:: WHAT IS NEEDED ::
Pull out, word for word, every line of the material from the line containing "scientific name: Aquila nipalensis" down to the line containing "scientific name: Searsia pallens", with both of those lines included.

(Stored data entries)
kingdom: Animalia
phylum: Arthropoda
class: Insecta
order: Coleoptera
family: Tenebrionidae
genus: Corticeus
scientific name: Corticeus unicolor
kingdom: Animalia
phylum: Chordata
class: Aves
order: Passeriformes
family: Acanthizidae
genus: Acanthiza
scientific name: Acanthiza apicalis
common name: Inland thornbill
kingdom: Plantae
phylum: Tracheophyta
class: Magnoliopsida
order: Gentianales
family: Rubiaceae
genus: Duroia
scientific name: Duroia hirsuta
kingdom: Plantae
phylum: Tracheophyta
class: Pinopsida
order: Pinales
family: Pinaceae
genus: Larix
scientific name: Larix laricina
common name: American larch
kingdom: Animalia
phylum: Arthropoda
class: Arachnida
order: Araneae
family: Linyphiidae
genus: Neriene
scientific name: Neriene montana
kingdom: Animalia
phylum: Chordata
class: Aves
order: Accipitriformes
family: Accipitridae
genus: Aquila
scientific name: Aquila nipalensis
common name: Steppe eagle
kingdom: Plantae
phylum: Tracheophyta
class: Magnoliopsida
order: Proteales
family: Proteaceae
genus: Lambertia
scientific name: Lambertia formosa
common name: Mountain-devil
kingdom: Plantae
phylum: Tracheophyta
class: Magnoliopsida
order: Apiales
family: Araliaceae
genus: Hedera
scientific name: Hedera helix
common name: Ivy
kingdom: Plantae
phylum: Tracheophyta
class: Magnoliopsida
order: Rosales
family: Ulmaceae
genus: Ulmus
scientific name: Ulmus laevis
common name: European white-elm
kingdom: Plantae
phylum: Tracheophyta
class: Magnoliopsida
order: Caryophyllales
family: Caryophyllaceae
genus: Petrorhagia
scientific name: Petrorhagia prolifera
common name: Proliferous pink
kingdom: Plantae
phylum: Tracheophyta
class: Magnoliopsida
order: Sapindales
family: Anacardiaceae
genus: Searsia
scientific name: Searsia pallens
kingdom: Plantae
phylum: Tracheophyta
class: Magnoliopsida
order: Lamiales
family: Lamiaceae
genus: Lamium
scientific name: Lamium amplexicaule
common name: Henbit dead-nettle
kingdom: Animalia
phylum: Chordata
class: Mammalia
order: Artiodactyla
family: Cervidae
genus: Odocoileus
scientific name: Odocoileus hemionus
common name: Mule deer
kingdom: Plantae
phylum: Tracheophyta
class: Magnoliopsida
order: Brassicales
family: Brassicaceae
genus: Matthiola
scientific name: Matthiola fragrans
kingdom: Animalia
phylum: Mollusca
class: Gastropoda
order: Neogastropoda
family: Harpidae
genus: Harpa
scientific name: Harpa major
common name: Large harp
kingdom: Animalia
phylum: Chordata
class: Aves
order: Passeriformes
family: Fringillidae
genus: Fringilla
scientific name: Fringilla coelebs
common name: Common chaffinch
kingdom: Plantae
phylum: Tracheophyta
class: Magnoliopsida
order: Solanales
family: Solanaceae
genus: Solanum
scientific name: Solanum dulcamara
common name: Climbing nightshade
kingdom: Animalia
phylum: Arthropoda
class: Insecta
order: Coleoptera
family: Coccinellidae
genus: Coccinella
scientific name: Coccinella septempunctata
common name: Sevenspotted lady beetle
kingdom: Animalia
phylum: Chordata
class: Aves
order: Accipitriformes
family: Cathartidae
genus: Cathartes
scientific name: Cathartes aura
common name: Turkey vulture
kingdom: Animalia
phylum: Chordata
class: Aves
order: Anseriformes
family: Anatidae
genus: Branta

:: FINISHED TASK ::
scientific name: Aquila nipalensis
common name: Steppe eagle
kingdom: Plantae
phylum: Tracheophyta
class: Magnoliopsida
order: Proteales
family: Proteaceae
genus: Lambertia
scientific name: Lambertia formosa
common name: Mountain-devil
kingdom: Plantae
phylum: Tracheophyta
class: Magnoliopsida
order: Apiales
family: Araliaceae
genus: Hedera
scientific name: Hedera helix
common name: Ivy
kingdom: Plantae
phylum: Tracheophyta
class: Magnoliopsida
order: Rosales
family: Ulmaceae
genus: Ulmus
scientific name: Ulmus laevis
common name: European white-elm
kingdom: Plantae
phylum: Tracheophyta
class: Magnoliopsida
order: Caryophyllales
family: Caryophyllaceae
genus: Petrorhagia
scientific name: Petrorhagia prolifera
common name: Proliferous pink
kingdom: Plantae
phylum: Tracheophyta
class: Magnoliopsida
order: Sapindales
family: Anacardiaceae
genus: Searsia
scientific name: Searsia pallens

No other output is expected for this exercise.